Jim is dismayed, I can read it in his face. Disappointment, maybe disgust, he just can't hide it from me. "You really thought I was going to hit you."
I shake my head, "No, you misunderstood, I wouldn't..."
"That's exactly the problem, Sandburg. You don't even know yourself anymore," he says, and then leaves, the front door slamming.
He's named the conflict so clearly, so why bother spending more money on therapy anyway?
The way things are, I just can't stay here, much as I want to. Jim doesn't trust me anymore, and I just can't live with that knowledge.
Packing up my things is a difficult task. Seems like every piece carries a memory, begging me to rethink my decision, but I can't.
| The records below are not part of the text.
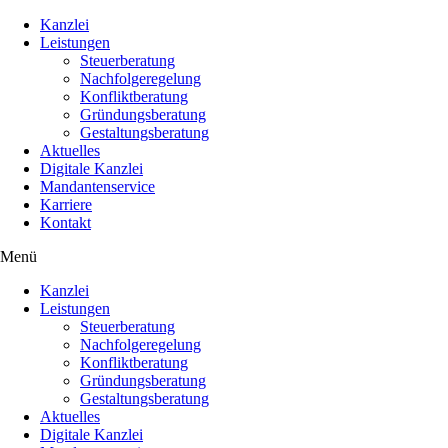
Kanzlei
Leistungen
Steuerberatung
Nachfolgeregelung
Konfliktberatung
Gründungsberatung
Gestaltungsberatung
Aktuelles
Digitale Kanzlei
Mandantenservice
Karriere
Kontakt
Menü
Kanzlei
Leistungen
Steuerberatung
Nachfolgeregelung
Konfliktberatung
Gründungsberatung
Gestaltungsberatung
Aktuelles
Digitale Kanzlei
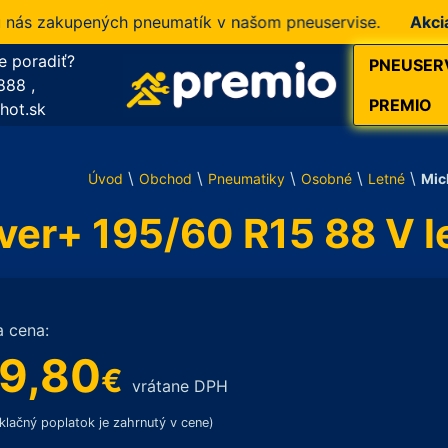
s zakupených pneumatík v našom pneuservise.
Akcia!
10 
e poradiť?
PNEUSER
888
,
PREMIO
hot.sk
\
\
\
\
\
Úvod
Obchod
Pneumatiky
Osobné
Letné
Mic
ver+ 195/60 R15 88 V 
a cena:
9,80
€
vrátane DPH
klačný poplatok je zahrnutý v cene)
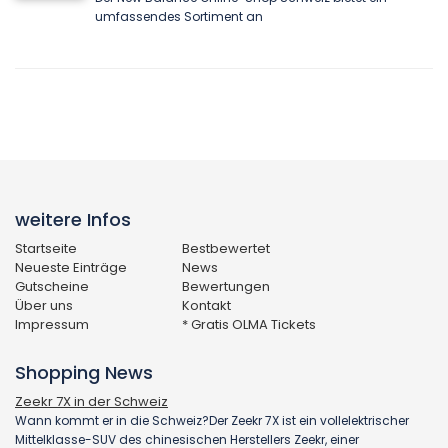
umfassendes Sortiment an
weitere Infos
Startseite
Bestbewertet
Neueste Einträge
News
Gutscheine
Bewertungen
Über uns
Kontakt
Impressum
* Gratis OLMA Tickets
Shopping News
Zeekr 7X in der Schweiz
Wann kommt er in die Schweiz?Der Zeekr 7X ist ein vollelektrischer
Mittelklasse-SUV des chinesischen Herstellers Zeekr, einer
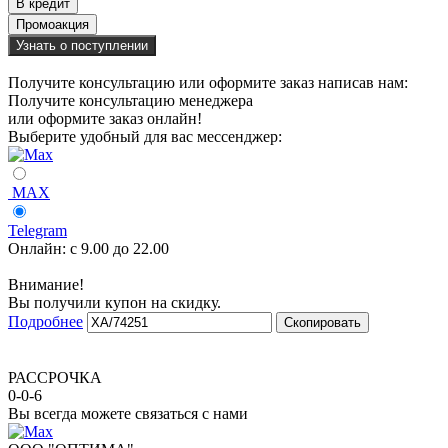
Узнать о поступлении
Получите консультацию или оформите заказ написав нам:
Получите консультацию менеджера
или оформите заказ онлайн!
Выберите удобный для вас мессенджер:
MAX
Telegram
Онлайн:
с 9.00 до 22.00
Внимание!
Вы получили купон на скидку.
Подробнее
Скопировать
РАССРОЧКА
0-0-6
Вы всегда можете связаться с нами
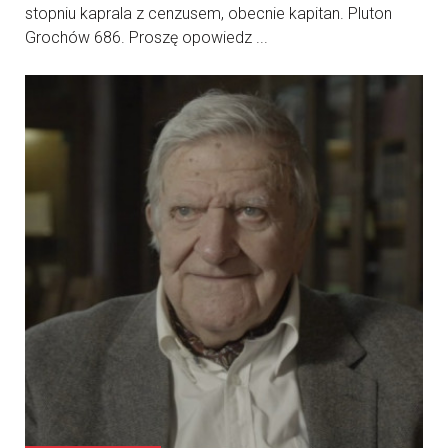
stopniu kaprala z cenzusem, obecnie kapitan. Pluton
Grochów 686. Proszę opowiedz ...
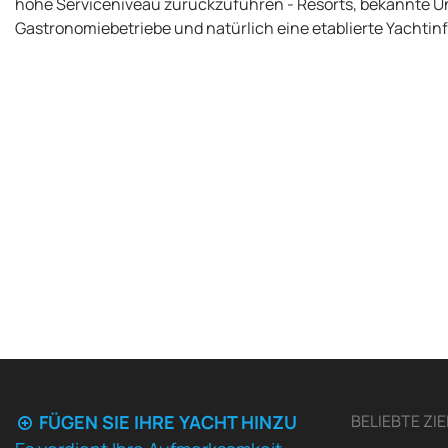
hohe Serviceniveau zurückzuführen - Resorts, bekannte 
Gastronomiebetriebe und natürlich eine etablierte Yachtinf
FÜGEN SIE IHRE YACHT HINZU
BELIEBTE ZIE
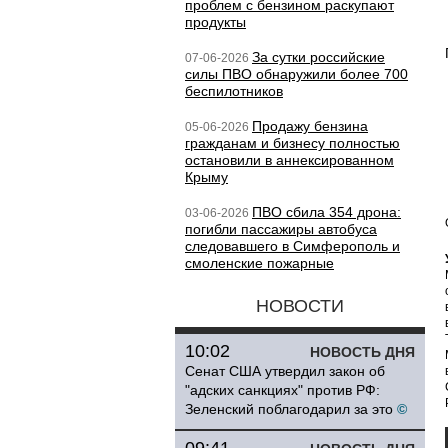
проблем с бензином раскупают
продукты
За сутки российские
07-06-2026
силы ПВО обнаружили более 700
беспилотников
Продажу бензина
05-06-2026
гражданам и бизнесу полностью
остановили в аннексированном
Крыму
ПВО сбила 354 дрона:
03-06-2026
погибли пассажиры автобуса
следовавшего в Симферополь и
смоленские пожарные
НОВОСТИ
10:02
НОВОСТЬ ДНЯ
Сенат США утвердил закон об
"адских санкциях" против РФ:
Зеленский поблагодарил за это
©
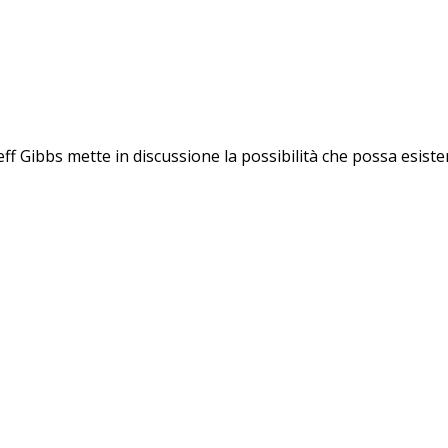
 Gibbs mette in discussione la possibilità che possa esiste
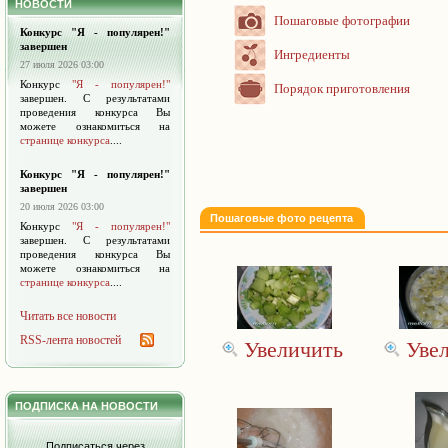
НОВОСТИ
Пошаговые фотографии
Конкурс "Я - популярен!"
завершен
Ингредиенты
27 июля 2026 03:00
Конкурс
"Я - популярен!"
Порядок приготовления
завершен. С результатами
проведения конкурса Вы
можете ознакомиться на
странице конкурса
....
Конкурс "Я - популярен!"
завершен
20 июля 2026 03:00
Пошаговые фото рецепта
Конкурс
"Я - популярен!"
завершен. С результатами
проведения конкурса Вы
можете ознакомиться на
странице конкурса
....
Читать все новости
RSS-лента новостей
Увеличить
Уве
ПОДПИСКА НА НОВОСТИ
Подписаться через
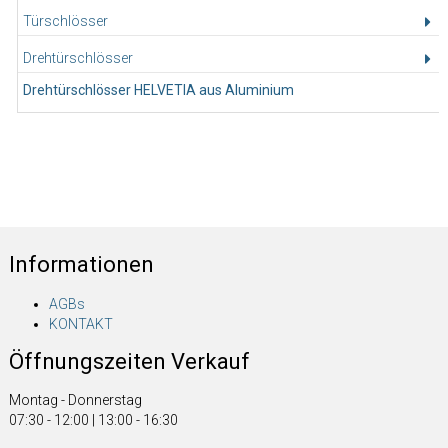
Türschlösser
Drehtürschlösser
Drehtürschlösser HELVETIA aus Aluminium
Informationen
AGBs
KONTAKT
Öffnungszeiten Verkauf
Montag - Donnerstag
07:30 - 12:00 | 13:00 - 16:30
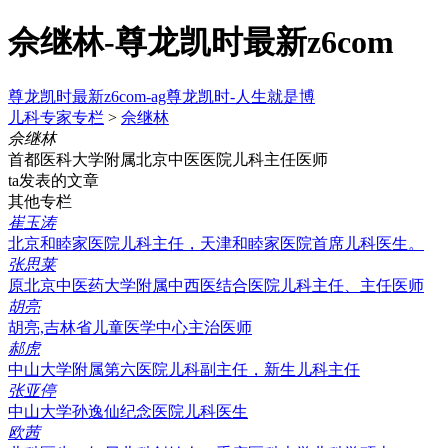
佘继林-尊龙凯时最新z6com
尊龙凯时最新z6com-ag尊龙凯时-人生就是博
儿科专家专栏
>
佘继林
佘继林
首都医科大学附属北京中医医院儿科主任医师
ta发表的文章
其他专栏
崔玉涛
北京和睦家医院儿科主任，天津和睦家医院首席儿科医生。
张思莱
原北京中医药大学附属中西医结合医院儿科主任、主任医师
胡亮
胡亮,吉林省儿童医学中心主治医师
郝虎
中山大学附属第六医院儿科副主任，新生儿科主任
张亚停
中山大学孙逸仙纪念医院儿科医生
欧茜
I still haven't unpacked the box where I'd stored all the Sentinel research; maybe Jim will make use of it anyway.
But, just maybe, they'll carry too many memories for him, too.
Where did that come from? I wonder. He'll be better off without me, no doubt about it. I'm sure Jim will understand that someday, but I must be gone before that. I could never stand to be around for that moment.
I pick up the frame that's holding a picture taken during one of our fishing trips, when I'd made a big catch. In the frozen moment, Jim's eyes shine with pride; he hasn't turned that expression on me lately.
I've long overstayed my welcome, I think, the knowledge a cold and lonely place - all that is left for me now.